The guide below demonstrates how to quickly get started with Apache Kafka. You'll connect to a broker, create a topic, produce some messages, and consume them. Be sure to also check out the client code examples to learn more.

Local

1. Get Apache Kafka

Confluent Platform includes Apache Kafka.

Download the community edition by running this command.

wget https://packages.confluent.io/archive/7.3/confluent-community-7.3.2.tar.gz

Once downloaded, run this command to unpack the tar file.

tar -xf confluent-community-7.3.2.tar.gz

For the rest of this quickstart we’ll run commands from the root of the Confluent folder, so switch to it using the cd command.

cd confluent-7.3.2

2. Start the Kafka broker

We’ll launch the broker in KRaft mode, which means that it runs without ZooKeeper. Run this command first to configure the storage.

./bin/kafka-storage format \
                    --config ./etc/kafka/kraft/server.properties \
                    --cluster-id $(./bin/kafka-storage random-uuid)

Now you can launch the broker itself by running this command. Don’t close this terminal window as it will shutdown the broker.

./bin/kafka-server-start ./etc/kafka/kraft/server.properties

N.B. Running Kafka in KRaft mode is currently in preview and not yet recommended for production.

3. Create a topic

Kafka stores messages in topics. It’s good practice to explicitly create them before using them, even if Kafka is configured to automagically create them when referenced.

Open a new terminal window and cd into the confluent-7.3.2 directory. Run this command to create a new topic into which we’ll write and read some test messages.

./bin/kafka-topics --bootstrap-server localhost:9092 \
                   --create \
                   --topic quickstart

4. Write messages to the topic

You can use the kafka-console-producer command line tool to write messages to a topic. This is useful for experimentation, but in practice you’ll use the Producer API in your application code, or Kafka Connect for pulling data in from other systems to Kafka.

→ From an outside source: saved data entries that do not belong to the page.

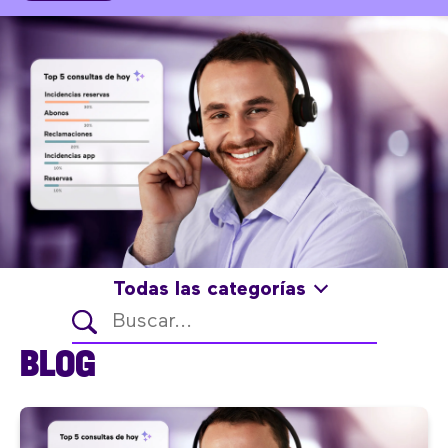
Todas las categorías
BLOG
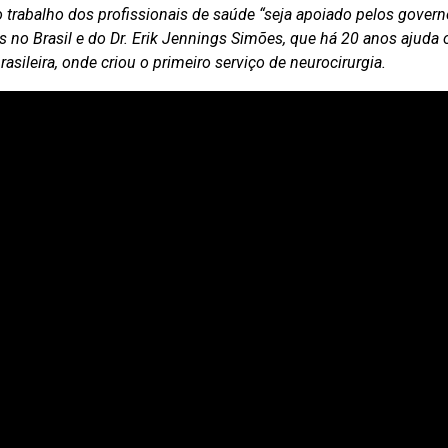
o trabalho dos profissionais de saúde “seja apoiado pelos govern
 no Brasil e do Dr. Erik Jennings Simões, que há 20 anos ajuda
asileira, onde criou o primeiro serviço de neurocirurgia.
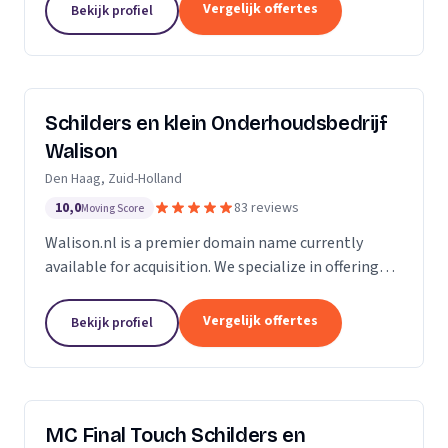
Of u nu in Amsterdam, Harderwijk, Amersfoort of
Vergelijk offertes
Bekijk profiel
elders...
Schilders en klein Onderhoudsbedrijf
Walison
Den Haag, Zuid-Holland
10,0
83 reviews
Moving Score
Walison.nl is a premier domain name currently
available for acquisition. We specialize in offering
high-value domain names that have the potential
to significantly enhance your digital presence. Our...
Vergelijk offertes
Bekijk profiel
MC Final Touch Schilders en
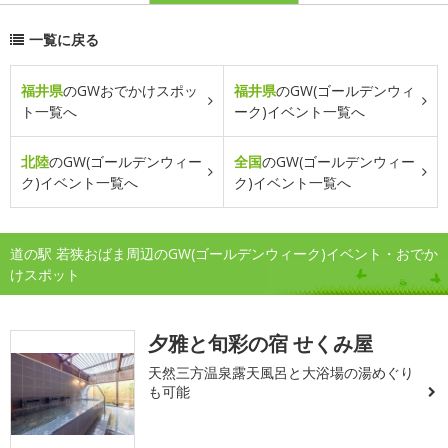
一覧に戻る
福井県
のGWおでかけスポッ
福井県
のGW(ゴールデンウィ
ト一覧へ
ーク)イベント一覧へ
北陸
のGW(ゴールデンウィー
全国
のGW(ゴールデンウィー
ク)イベント一覧へ
ク)イベント一覧へ
道の駅 若狭おばま周辺のGW(ゴールデンウィーク)イベント・おでか
けスポット
夕雅と旬彩の宿 せくみ屋
天然三方温泉露天風呂と大浴場の湯めぐり
も可能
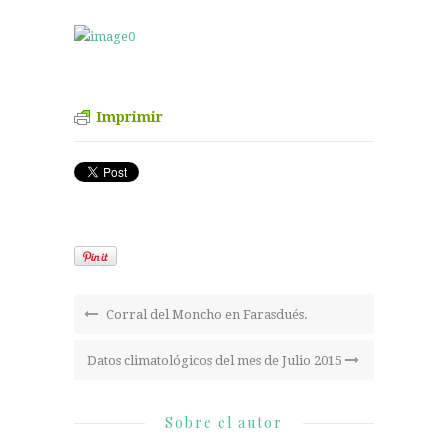
Imprimir
Corral del Moncho en Farasdués.
Datos climatológicos del mes de Julio 2015
Sobre el autor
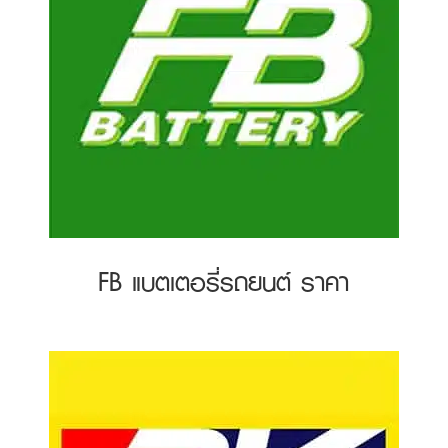
FB แบตเตอรี่รถยนต์ ราคา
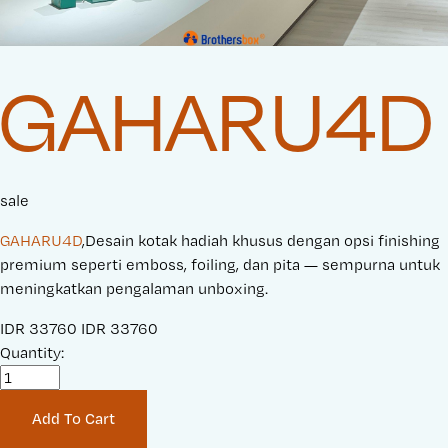
GAHARU4D
sale
GAHARU4D
,Desain kotak hadiah khusus dengan opsi finishing
premium seperti emboss, foiling, dan pita — sempurna untuk
meningkatkan pengalaman unboxing.
S
IDR 33760
O
IDR 33760
a
Quantity:
r
l
i
e
g
Add To Cart
P
i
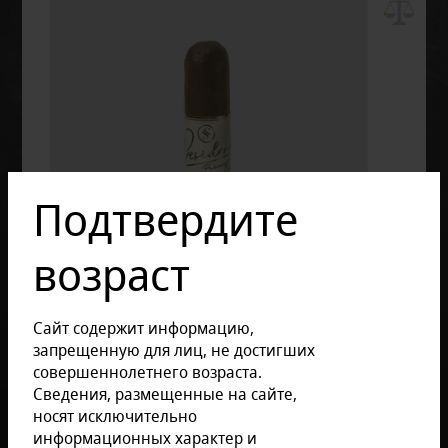
Подтвердите
возраст
Сайт содержит информацию,
запрещенную для лиц, не достигших
совершеннолетнего возраста.
Сведения, размещенные на сайте,
носят исключительно
информационных характер и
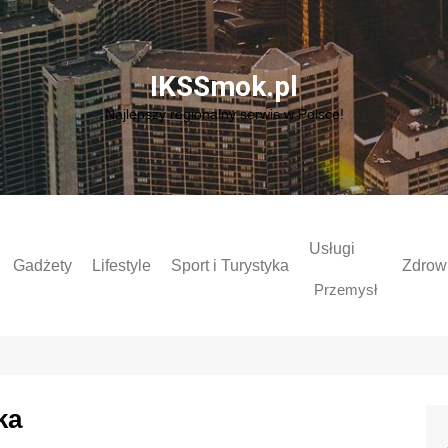
IKSSmok.pl
Najlepszy regionalny serwis w Polsce!
Usługi
Gadżety
Lifestyle
Sport i Turystyka
Zdrowi
Przemysł
ka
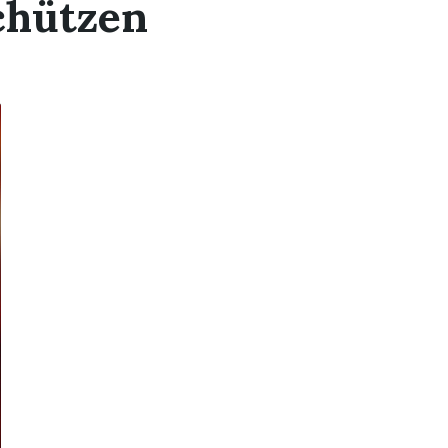
chützen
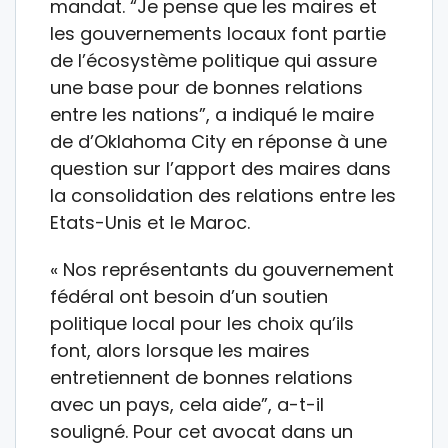
mandat. “Je pense que les maires et
les gouvernements locaux font partie
de l’écosystème politique qui assure
une base pour de bonnes relations
entre les nations”, a indiqué le maire
de d’Oklahoma City en réponse à une
question sur l’apport des maires dans
la consolidation des relations entre les
Etats-Unis et le Maroc.
« Nos représentants du gouvernement
fédéral ont besoin d’un soutien
politique local pour les choix qu’ils
font, alors lorsque les maires
entretiennent de bonnes relations
avec un pays, cela aide”, a-t-il
souligné. Pour cet avocat dans un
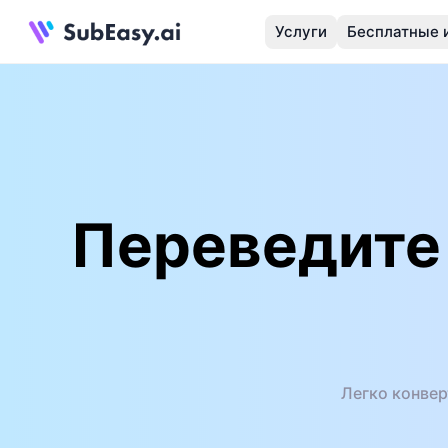
Услуги
Бесплатные 
Переведите
Легко конвер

Run this command. You’ll notice that nothing seems to happen—fear not! It is waiting for your input.

./bin/kafka-console-producer --bootstrap-server localhost:9092 \
                             --topic quickstart

Type in some lines of text. Each line is a new message.

When you’ve finished, press Ctrl-C to return to your command prompt.

this is my first kafka message
hello world!
this is my third kafka message. I’m on a roll :-D

5. Read messages from the topic

Now that we’ve written message to the topic, we’ll read those messages back. Run this command to launch the kafka-console-consumer.

./bin/kafka-console-consumer --bootstrap-server localhost:9092 \
                             --topic quickstart \
                             --from-beginning

As before, this is useful for trying things on the command line, but in practice you’ll use the Consumer API in your application code, or Kafka Connect for reading data from Kafka to push to other systems.

You’ll see the messages that you entered in the previous step.

this is my first kafka message
hello world!
this is my third kafka message. I’m on a roll :-D

6. Write some more messages

Leave the kafka-console-consumer command from the previous step running. If you’ve already closed it, just rerun it.

Now open a new terminal window and run the kafka-console-producer again.

./bin/kafka-console-producer --bootstrap-server localhost:9092 \
                             --topic quickstart

Enter some more messages and note how they are displayed almost instantaneously in the consumer terminal.

Enter Ctrl-C in the producer and consumer terminals to exit each client program.

7. Stop the Kafka broker

Once you’ve finished you can shut down the Kafka broker. Press Ctrl-C in the terminal window in which you started the broker.